> [WORK ORDER 1] In the article on Georgetown County economic development, how does the price of development property in the county compare with land in and around Charleston?
> [WORK ORDER 2] Continue the article on Georgetown County economic development from the end of its last paragraph.

> [STUDY TEXT]
+++
Thursday, April 10, 2014
Quality of life, low-cost energy, reasonable land prices, port access and proximity to Boeing operations are key economic development features in Georgetown County.
That was the message of Brian Tucker, the county’s director of the county’s economic development department, told the Rotary Club of Georgetown on Tuesday at the Lands End Restaurant.
Tucker said suitable development property can be purchased in this county for up to one-tenth of the cost of land in and around Charleston.
Tucker said offshore drilling is a “hot topic right now.” U.S. Sen. Tim Scott recently introduced the Southern Energy Access (SEA) Jobs Act for South Carolina, North Carolina, Georgia and Virginia.
Scott said the bill would include veteran and black college workforce training. It would reverse the Obama Administration’s moratorium on offshore energy production by beginning gas leasing in 2017 through a single “South Atlantic” energy plan.
Scott said states would have more control over offshore areas closest to their shoreline to help protect coastal sight lines by prohibiting visible drilling platforms up to 20 miles from the shoreline.
Scott said drilling would be in the Outer Continental Shelf.
“Enacting the SEA Jobs Act could potentially create more than 280,000 jobs and add $24 billion to the economy,” he said. “In South Carolina alone, this legislation could create more than 35,000 new jobs.”
Scott said the SEA Jobs Act also is written to lessen foreign energy dependence and spur education, health services and pension coverage.
Tucker said one million people a year come into Georgetown County.
“We need to let these visitors know we wouldn’t live anywhere else in the world,” Tucker said. “There are a ton of opportunities out there we can pursue successfully with what we have now.”
He talked about businesses already thriving, such as AgruAmerica, International Paper, SafeRack and Mercom.
“We’re working to help these businesses grow,” he said. “Recently we hosted state development people on a tour of four different businesses here. The visitors said they were surprised at the level of technology used in the production of local products.”
+++
> [GIVEN DATA]

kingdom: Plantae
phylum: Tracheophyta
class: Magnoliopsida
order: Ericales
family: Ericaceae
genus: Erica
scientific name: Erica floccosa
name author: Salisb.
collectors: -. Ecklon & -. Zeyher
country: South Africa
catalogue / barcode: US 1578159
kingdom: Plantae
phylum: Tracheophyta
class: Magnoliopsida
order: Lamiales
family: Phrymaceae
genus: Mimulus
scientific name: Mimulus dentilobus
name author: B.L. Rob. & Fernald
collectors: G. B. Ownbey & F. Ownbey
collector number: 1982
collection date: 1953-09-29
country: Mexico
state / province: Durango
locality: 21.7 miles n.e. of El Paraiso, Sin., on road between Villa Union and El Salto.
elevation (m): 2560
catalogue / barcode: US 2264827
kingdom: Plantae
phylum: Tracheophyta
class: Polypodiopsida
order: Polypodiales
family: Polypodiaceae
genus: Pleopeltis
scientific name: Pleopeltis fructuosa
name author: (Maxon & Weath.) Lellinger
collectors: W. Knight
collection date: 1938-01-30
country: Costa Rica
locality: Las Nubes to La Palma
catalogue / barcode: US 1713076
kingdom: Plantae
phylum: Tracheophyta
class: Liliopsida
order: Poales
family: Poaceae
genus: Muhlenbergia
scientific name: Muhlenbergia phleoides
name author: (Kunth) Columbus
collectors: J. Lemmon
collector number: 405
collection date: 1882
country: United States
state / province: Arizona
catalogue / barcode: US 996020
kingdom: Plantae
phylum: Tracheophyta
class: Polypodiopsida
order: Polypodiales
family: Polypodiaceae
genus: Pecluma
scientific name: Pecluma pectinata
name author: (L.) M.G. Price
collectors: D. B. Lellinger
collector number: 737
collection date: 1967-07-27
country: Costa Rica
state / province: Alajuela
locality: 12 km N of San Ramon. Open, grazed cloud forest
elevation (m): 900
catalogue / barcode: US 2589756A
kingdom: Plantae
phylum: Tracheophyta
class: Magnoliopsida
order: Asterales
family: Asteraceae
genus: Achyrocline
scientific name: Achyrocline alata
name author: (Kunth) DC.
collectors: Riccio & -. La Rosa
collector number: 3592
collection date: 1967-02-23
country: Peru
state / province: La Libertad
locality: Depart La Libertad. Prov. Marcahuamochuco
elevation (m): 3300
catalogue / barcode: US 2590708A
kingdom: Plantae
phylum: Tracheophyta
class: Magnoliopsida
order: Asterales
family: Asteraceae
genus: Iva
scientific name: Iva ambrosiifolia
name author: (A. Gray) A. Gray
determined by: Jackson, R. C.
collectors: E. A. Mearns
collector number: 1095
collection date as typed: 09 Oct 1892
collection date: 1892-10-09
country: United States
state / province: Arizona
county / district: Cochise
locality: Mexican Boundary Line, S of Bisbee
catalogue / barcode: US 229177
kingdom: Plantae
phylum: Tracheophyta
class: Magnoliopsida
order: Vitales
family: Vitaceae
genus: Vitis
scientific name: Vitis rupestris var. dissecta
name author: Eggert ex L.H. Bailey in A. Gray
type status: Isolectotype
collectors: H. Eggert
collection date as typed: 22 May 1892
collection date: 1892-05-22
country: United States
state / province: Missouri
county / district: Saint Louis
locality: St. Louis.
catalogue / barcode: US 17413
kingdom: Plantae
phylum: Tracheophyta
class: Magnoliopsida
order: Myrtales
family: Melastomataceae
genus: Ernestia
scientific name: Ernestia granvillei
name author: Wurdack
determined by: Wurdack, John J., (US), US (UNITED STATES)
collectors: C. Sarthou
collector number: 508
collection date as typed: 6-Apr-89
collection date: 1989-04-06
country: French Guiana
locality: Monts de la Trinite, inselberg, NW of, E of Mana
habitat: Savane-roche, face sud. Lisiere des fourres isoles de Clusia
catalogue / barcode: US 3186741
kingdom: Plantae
+++
> [WRITTEN REPLY 1] It can be bought for up to one-tenth of the cost of land in and around Charleston.

> [WRITTEN REPLY 2]
Tucker believes Georgetown County is positioned to become a leader in the state for attracting businesses that create 200 to 250 jobs and offer good wages and benefits for trained workers. He also said a 6,000-foot small business incubator is being considered for the county’s Litchfield Exchange property.
Tucker said he’d like to see construction improvements continue on U.S. Highway 521, beyond Andrews into Williamsburg County through Greeleyville, eventually linking to I-95 near Manning in Clarendon County.
Rotarian Bill Crowther, executive director of Alliance Economic Development for Georgetown County, said this four-lane expansion would provide easier access for trucking routes to all major interstates (I-26, I-95 and I-20) and directly benefit job growth for Georgetown, Williamsburg, Clarendon and Orangeburg counties.
“There seems to be a renewed spirit of teamwork with some new players and new leadership, and I think we are well positioned to partner with the Alliance in Georgetown County and in Horry County, the North Eastern Strategic Alliance, a nine-county organization in northeast South Carolina,” Tucker said. “We also are working with Waccamaw Regional Council of Governments for Georgetown, Horry and Williamsburg counties.”
Tucker’s staff provides both assistance programs and expansion services, including a simplified “one-stop shop” for local permitting and code requirements.